_WAT WORDT GEVRAAGD_
Citeer woord voor woord het gedeelte van de tekst over de defensiebegroting dat begint met de woorden "Start kabinetsperiode –" en eindigt met "(nominale) bbp opmaken.".
======== AANGELEVERDE TEKST
Start kabinetsperiode – input 2% bbp
– Aan het begin van een kabinetsperiode wordt bij de Startnota vastgesteld hoeveel geld nodig is om aan 2% bbp (input) te voldoen volgens de meest recente schatting van het bbp door het CPB. Het CPB maakt een inschatting welk deel bestaat uit veranderingen in de prijs of het volume die samen het (nominale) bbp opmaken.
– Het geld dat voortkomt uit de ontwikkeling van het bbp-volume wordt voor de gehele meerjarenperiode beschikbaar gesteld op de Defensiebegroting. De meerjarenperiode die bij Startnota zichtbaar is, wordt aangeduid als de «Oorspronkelijke meerjarenperiode». Het uitgavenniveau van het laatste jaar in de oorspronkelijke meerjarenperiode wordt plat doorgetrokken en is beschikbaar voor Defensie om te investeren (zie figuur 10). De voor 2% benodigde volumeoploop na de oorspronkelijke meerjarenperiode wordt apart gereserveerd op de Aanvullende Post. Op deze manier hebben toekomstige kabinetten de ruimte om keuzes te maken over welke defensiecapaciteiten te zijner tijd nodig zijn, terwijl het huidige kabinet wel de structurele effecten van de nu gemaakte keuzes kan verwerken.
================
======== VERZAMELING RECORDS
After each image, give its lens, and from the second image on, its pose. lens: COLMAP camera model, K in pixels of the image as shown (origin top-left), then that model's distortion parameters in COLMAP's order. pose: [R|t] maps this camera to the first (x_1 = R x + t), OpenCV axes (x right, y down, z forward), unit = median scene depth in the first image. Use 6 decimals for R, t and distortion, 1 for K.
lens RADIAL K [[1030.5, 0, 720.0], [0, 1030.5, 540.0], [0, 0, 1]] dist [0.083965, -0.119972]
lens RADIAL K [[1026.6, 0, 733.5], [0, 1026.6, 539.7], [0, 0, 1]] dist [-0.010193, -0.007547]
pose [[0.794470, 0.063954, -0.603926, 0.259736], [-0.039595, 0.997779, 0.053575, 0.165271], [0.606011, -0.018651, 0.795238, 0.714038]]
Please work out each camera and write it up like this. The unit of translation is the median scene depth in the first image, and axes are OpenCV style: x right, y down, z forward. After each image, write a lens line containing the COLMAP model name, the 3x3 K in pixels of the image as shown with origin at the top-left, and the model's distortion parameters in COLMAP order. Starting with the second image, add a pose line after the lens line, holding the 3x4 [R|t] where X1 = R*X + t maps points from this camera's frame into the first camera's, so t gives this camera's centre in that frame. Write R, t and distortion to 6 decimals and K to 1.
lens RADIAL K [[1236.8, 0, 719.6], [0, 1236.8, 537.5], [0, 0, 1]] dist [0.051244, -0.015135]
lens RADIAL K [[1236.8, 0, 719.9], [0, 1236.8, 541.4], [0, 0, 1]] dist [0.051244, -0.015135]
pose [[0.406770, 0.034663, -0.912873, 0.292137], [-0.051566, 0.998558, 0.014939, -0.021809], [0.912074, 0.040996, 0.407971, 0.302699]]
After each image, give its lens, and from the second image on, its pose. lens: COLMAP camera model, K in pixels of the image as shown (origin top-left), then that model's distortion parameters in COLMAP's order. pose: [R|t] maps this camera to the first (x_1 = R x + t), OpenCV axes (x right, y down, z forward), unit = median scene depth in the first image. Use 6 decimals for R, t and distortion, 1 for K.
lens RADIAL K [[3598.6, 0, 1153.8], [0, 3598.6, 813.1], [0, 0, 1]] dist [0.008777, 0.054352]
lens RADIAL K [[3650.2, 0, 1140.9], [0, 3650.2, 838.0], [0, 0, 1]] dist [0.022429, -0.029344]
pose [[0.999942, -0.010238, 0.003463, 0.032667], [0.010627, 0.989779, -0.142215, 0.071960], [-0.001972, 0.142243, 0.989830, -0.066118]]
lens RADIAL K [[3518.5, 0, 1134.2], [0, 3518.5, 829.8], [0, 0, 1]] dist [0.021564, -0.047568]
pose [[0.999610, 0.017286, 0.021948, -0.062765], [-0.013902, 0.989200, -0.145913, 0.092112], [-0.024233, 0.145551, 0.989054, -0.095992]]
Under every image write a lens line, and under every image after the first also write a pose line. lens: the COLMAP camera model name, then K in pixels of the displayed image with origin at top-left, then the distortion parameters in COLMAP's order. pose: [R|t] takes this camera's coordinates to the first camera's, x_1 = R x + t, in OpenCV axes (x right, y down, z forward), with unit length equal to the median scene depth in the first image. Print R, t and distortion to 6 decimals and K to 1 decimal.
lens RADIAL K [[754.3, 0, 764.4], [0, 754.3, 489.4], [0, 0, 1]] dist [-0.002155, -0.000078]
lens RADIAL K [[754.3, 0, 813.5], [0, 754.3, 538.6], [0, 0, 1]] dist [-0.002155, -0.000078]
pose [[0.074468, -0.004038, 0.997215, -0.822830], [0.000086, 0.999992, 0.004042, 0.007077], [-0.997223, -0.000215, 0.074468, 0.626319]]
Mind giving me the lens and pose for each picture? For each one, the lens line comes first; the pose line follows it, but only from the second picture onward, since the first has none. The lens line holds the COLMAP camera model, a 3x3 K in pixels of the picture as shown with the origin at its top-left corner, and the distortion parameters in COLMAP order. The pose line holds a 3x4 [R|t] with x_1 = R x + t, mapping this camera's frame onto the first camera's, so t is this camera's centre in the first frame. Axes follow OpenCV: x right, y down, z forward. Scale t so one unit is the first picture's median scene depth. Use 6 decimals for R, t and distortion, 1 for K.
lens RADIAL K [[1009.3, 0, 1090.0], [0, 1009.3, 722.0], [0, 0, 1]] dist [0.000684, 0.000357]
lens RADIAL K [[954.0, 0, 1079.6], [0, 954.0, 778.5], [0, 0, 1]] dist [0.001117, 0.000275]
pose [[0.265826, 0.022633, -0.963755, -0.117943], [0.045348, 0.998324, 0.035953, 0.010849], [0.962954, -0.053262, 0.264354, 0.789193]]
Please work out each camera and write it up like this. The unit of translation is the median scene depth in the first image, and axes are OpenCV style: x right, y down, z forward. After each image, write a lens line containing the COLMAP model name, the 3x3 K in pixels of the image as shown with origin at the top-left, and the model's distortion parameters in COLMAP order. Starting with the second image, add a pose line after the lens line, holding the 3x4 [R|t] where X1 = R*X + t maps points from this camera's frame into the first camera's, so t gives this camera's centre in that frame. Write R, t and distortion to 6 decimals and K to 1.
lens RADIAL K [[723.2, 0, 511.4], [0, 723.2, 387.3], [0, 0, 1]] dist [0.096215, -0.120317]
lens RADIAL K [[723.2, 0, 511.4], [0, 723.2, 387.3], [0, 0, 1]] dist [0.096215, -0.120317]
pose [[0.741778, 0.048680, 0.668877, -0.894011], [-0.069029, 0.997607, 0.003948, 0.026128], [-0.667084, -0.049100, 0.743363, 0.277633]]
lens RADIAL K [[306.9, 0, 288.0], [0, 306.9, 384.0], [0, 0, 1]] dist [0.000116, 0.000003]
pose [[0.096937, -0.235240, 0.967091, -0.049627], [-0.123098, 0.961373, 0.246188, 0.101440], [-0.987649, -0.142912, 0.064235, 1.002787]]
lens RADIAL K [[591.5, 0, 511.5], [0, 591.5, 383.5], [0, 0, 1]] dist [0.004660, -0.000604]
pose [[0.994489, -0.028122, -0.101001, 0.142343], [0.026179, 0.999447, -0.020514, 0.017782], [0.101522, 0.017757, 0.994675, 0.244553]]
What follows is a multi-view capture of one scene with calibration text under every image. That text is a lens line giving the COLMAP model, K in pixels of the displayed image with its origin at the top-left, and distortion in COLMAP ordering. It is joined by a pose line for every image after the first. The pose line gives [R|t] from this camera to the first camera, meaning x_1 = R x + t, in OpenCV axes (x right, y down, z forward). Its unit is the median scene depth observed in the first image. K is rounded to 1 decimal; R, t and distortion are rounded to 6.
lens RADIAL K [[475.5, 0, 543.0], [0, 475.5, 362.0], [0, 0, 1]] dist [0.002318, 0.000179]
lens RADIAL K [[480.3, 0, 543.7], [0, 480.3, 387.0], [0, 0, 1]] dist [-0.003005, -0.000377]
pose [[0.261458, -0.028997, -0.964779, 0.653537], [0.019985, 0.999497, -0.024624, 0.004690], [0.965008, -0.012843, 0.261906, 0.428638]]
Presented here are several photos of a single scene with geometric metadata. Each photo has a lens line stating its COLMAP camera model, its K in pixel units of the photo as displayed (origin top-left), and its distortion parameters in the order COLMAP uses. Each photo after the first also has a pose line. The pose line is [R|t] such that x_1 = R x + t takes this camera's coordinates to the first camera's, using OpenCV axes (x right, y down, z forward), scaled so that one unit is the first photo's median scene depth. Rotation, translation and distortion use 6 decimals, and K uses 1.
================
_RESULTAAT OEFENING_
Start kabinetsperiode – input 2% bbp
– Aan het begin van een kabinetsperiode wordt bij de Startnota vastgesteld hoeveel geld nodig is om aan 2% bbp (input) te voldoen volgens de meest recente schatting van het bbp door het CPB. Het CPB maakt een inschatting welk deel bestaat uit veranderingen in de prijs of het volume die samen het (nominale) bbp opmaken.